Sem pensamentos negativos na cabeça, Iuri Marajó pega a chave do carro e se dirige à academia de lutas. No caminho, deixa Adrianne na malhação. O casal vive da bolsa de estudos dela e da bolsa de lutas dele. O filho Ian, que vai treinar com o pai, leva um pacote de macarrão para ser trocado por um ingresso para a pesagem oficial do UFC.

Na academia, o atleta do UFC promete a uma das alunas garantir-lhe um quimono novo. A maioria dos alunos ganharam quimonos do professor, que usa o dinheiro das lutas para pagar o aluguel do galpão e o equipamento dos alunos, que não arcam com mensalidade. Alguns vieram do interior para tentar a vida na capital e dormem em um quartinho nos fundos do galpão. Outros dormem no próprio tatame.

Marajó - Adriano Wilkson/UOL - Adriano Wilkson/UOL
Imagem: Adriano Wilkson/UOL

Iuri diz que se realiza com o sucesso dos pupilos, mesmo que esse sucesso seja apenas ficar longe da “vida na rua”.

O lutador não pretende sair mais de Belém, a não ser para ir ao Marajó, que fica a três horas de lancha da capital. Aqui ele tem seus amigos, seus alunos e sua família por perto. Por causa das 17 lutas que já fez no UFC, Iuri conheceu o mundo, um sonho que ele tinha quando criança. Agora, quando o mundo do UFC volta os olhos para o quintal de sua casa, ele começa a pensar que talvez já tenha tido o suficiente.  

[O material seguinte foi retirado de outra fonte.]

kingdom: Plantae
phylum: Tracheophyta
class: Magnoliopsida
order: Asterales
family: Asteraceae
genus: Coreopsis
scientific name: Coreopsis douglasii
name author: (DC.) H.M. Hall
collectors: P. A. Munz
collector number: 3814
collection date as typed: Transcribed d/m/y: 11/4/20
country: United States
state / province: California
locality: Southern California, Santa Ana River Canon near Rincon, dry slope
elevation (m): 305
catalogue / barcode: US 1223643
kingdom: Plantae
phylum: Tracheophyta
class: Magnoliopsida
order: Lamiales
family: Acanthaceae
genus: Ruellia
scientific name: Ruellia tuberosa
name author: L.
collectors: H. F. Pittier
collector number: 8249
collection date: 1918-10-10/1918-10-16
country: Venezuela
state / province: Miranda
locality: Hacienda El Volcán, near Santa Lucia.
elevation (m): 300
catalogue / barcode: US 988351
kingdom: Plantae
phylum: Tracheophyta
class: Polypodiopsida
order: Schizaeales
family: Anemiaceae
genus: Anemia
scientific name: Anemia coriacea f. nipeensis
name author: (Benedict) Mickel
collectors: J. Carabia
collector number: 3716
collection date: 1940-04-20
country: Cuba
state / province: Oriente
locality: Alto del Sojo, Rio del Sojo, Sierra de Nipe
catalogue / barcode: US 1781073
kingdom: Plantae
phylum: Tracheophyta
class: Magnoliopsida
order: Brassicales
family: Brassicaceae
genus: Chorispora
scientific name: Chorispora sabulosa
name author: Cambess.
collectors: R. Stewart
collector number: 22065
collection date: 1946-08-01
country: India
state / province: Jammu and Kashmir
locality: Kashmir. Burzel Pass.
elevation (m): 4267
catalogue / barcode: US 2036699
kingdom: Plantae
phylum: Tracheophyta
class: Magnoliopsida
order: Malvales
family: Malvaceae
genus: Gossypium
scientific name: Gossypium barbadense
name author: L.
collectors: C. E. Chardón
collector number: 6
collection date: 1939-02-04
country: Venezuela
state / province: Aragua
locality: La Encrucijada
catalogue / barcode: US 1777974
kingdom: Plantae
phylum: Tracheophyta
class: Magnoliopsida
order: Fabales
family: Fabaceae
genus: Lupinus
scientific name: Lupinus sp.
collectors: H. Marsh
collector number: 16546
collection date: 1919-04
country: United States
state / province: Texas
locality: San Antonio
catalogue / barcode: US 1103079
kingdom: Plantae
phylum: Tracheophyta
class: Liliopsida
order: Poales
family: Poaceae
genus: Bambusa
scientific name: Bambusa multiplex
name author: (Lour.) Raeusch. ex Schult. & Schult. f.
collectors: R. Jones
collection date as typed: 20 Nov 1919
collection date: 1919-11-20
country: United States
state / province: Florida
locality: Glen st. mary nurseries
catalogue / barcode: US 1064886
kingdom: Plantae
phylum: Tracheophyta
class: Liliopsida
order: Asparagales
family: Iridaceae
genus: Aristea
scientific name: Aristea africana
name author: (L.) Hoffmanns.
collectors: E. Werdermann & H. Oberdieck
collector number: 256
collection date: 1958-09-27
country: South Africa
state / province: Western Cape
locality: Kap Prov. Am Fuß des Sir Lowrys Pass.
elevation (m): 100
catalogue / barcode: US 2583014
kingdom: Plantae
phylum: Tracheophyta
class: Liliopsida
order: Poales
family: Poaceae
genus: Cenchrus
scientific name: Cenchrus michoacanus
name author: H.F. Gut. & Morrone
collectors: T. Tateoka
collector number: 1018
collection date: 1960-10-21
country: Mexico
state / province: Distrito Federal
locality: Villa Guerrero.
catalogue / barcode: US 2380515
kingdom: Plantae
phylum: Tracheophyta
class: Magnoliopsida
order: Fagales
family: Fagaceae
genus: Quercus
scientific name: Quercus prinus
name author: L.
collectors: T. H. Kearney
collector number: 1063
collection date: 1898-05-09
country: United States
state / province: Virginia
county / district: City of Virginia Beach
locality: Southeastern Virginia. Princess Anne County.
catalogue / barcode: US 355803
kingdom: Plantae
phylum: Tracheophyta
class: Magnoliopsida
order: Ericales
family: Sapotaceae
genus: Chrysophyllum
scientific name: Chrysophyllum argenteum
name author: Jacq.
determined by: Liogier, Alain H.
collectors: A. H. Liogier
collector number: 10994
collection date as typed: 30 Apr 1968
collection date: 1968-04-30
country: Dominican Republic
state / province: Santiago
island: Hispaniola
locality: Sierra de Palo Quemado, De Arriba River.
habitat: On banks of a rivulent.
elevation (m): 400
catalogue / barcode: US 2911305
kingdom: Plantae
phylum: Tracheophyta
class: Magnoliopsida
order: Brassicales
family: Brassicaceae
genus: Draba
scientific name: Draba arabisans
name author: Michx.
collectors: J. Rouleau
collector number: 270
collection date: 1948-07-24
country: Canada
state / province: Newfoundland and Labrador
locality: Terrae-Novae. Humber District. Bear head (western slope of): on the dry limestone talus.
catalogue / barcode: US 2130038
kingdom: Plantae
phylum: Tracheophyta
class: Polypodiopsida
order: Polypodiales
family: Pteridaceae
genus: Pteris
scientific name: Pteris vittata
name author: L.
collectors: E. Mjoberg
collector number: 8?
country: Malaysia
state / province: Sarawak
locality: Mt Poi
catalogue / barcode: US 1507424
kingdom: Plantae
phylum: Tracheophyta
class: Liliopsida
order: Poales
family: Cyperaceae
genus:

“Depois da minha última luta [derrota por decisão para Alejandro Perez, em dezembro], eu percebi que me sinto cansado demais para continuar fazendo isso”, disse ele, aos 37 anos, em um tímido desabafo.

“Mas foi só eu saber que finalmente ia poder voltar a lutar em casa que a empolgação voltou outra vez. A nossa vida é isso.”

Iuri Marajó enfrenta o americano Joe Soto no card preliminar (no sábado, a partir das 22h de Brasília) do UFC Belém.